■ Job item
Produce an exact transcription of the listing below, omitting the pictures.

■ Given information
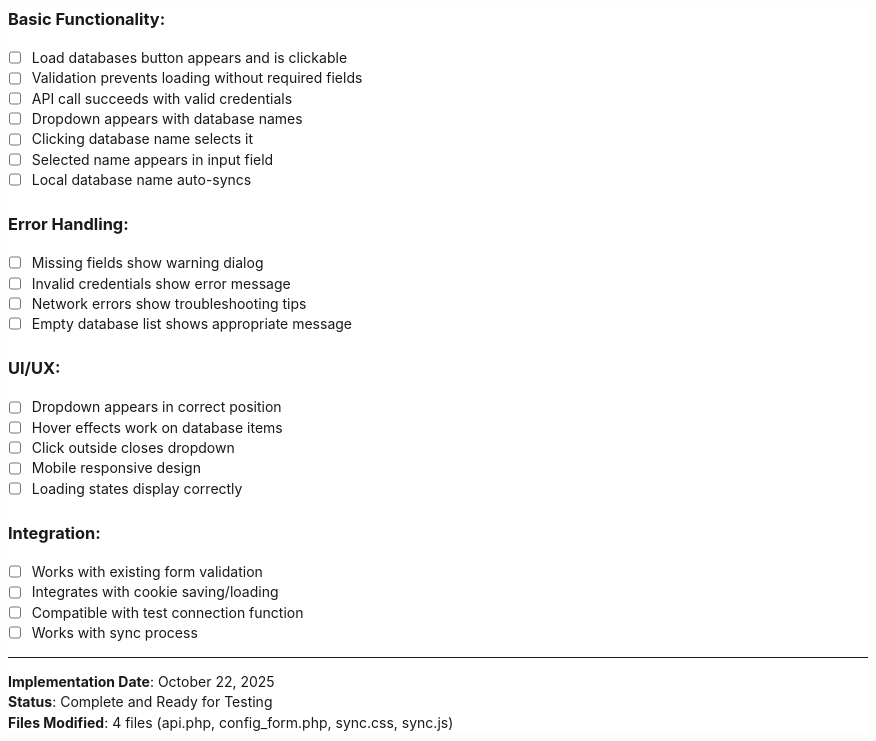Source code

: ### Basic Functionality:
- [ ] Load databases button appears and is clickable
- [ ] Validation prevents loading without required fields
- [ ] API call succeeds with valid credentials
- [ ] Dropdown appears with database names
- [ ] Clicking database name selects it
- [ ] Selected name appears in input field
- [ ] Local database name auto-syncs

### Error Handling:
- [ ] Missing fields show warning dialog
- [ ] Invalid credentials show error message
- [ ] Network errors show troubleshooting tips
- [ ] Empty database list shows appropriate message

### UI/UX:
- [ ] Dropdown appears in correct position
- [ ] Hover effects work on database items
- [ ] Click outside closes dropdown
- [ ] Mobile responsive design
- [ ] Loading states display correctly

### Integration:
- [ ] Works with existing form validation
- [ ] Integrates with cookie saving/loading
- [ ] Compatible with test connection function
- [ ] Works with sync process

---

**Implementation Date**: October 22, 2025  
**Status**: Complete and Ready for Testing  
**Files Modified**: 4 files (api.php, config_form.php, sync.css, sync.js)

■ Response
Source code

: ### Basic Functionality:
- [ ] Load databases button appears and is clickable
- [ ] Validation prevents loading without required fields
- [ ] API call succeeds with valid credentials
- [ ] Dropdown appears with database names
- [ ] Clicking database name selects it
- [ ] Selected name appears in input field
- [ ] Local database name auto-syncs

### Error Handling:
- [ ] Missing fields show warning dialog
- [ ] Invalid credentials show error message
- [ ] Network errors show troubleshooting tips
- [ ] Empty database list shows appropriate message

### UI/UX:
- [ ] Dropdown appears in correct position
- [ ] Hover effects work on database items
- [ ] Click outside closes dropdown
- [ ] Mobile responsive design
- [ ] Loading states display correctly

### Integration:
- [ ] Works with existing form validation
- [ ] Integrates with cookie saving/loading
- [ ] Compatible with test connection function
- [ ] Works with sync process

---

**Implementation Date**: October 22, 2025  
**Status**: Complete and Ready for Testing  
**Files Modified**: 4 files (api.php, config_form.php, sync.css, sync.js)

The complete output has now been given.